Wichtig ist ihr aber auch, dass auf die Schwellenbereiche zwischen öffentlichem und privatem Raum besonderes Augenmerk gelegt wird, da Patricia Zacek die Aneignung des vorhandenen Stadtraums durch einen Neubau immer auch als Verpflichtung ansieht, der Allgemeinheit architektonisch etwas zurückzugeben. Bei diesem Gebäude ist es der Eingangsbereich, der als offene Ecke im geschlossenen Straßenraum einen fließenden Übergang von der Gasse ins Haus hinein gewährleistet: Einen Meter hinter die Gebäudekante zurückspringend, ist das hellgelb gestrichene - ob seiner Eleganz als solches zu bezeichnende - Foyer nur durch eine Glaswand, drei orange Säulen und durch einen Niveauanstieg vom Gehsteig getrennt.

Die Passantenblicke müssen also nicht „um die Ecke“ Ecke erfolgen, und der Ambiguität des Transparenzbegriffs entsprechend wird auch der Einblick bis ins Innere des Wohnhauses gewährt. Da es in dieser Gegend wenige Geschäftslokale gibt, ist es wichtig, ebenerdig die Häuser zu öffnen, um so, vor Wind und Wetter geschützt, Zonen der Begegnung zu schaffen.

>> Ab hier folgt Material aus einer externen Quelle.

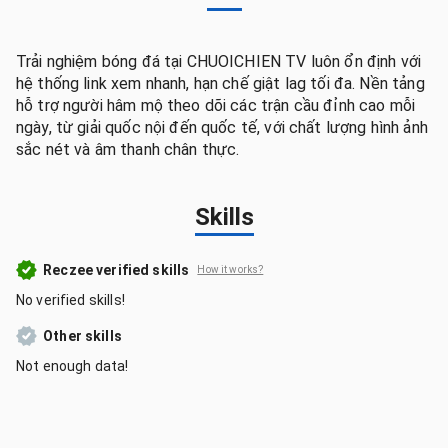
Trải nghiệm bóng đá tại CHUOICHIEN TV luôn ổn định với
hệ thống link xem nhanh, hạn chế giật lag tối đa. Nền tảng
hỗ trợ người hâm mộ theo dõi các trận cầu đỉnh cao mỗi
ngày, từ giải quốc nội đến quốc tế, với chất lượng hình ảnh
sắc nét và âm thanh chân thực.
Skills
Reczee verified skills
How it works?
No verified skills!
Other skills
Not enough data!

Von diesem zentralen Platz im dörflichen Sinne aus gelangt man über ein offenes Stiegenhaus zu den privaten Bereichen oder direkt in den zum Haus gehörigen, ebenfalls von Patricia Zacek gestalteten Gartenhof. Genauso großzügig wie das Foyer, das bei einer funktionierenden Hausgemeinschaft auch als Hobbyraum vorstellbar wäre, ist das Stiegenhaus dimensioniert und belichtet. Ein Luftraum ermöglicht Kommunikation bis ins oberste Geschoß, durch Verglasung an zwei Seiten wird es hell, und es ist wiederum der Durchblick von der Gasse bis in den Hof gegeben.

Auch in den Gängen herrscht bei Wänden und Brüstungen ein warmer Grauton vor, Boden und Türen sind in Anthrazit gehalten. Das planerische Engagement der Architektin um Nachhaltigkeit erstreckt sich dabei bis in die Laibungen der Wohnungstüren, die mit pulverbeschichtetem Stahlblech belegt und so natürlich um einiges widerstandsfähiger sind als mit einem standardmäßigen Acrylanstrich versehen.

Im Vitruvschen Sinn, dass die Architektur eine vernunftmäßig erfassbare Wissenschaft sei, repräsentiert Patricia Zaceks Wohnbau ein Bauwerk von wohltuender Klarheit beziehungsweise aufgeklärter Planung und formuliert ohne Zierrat die Ziele des Sozialengagements der Moderne: schöner Wohnen für jedermann.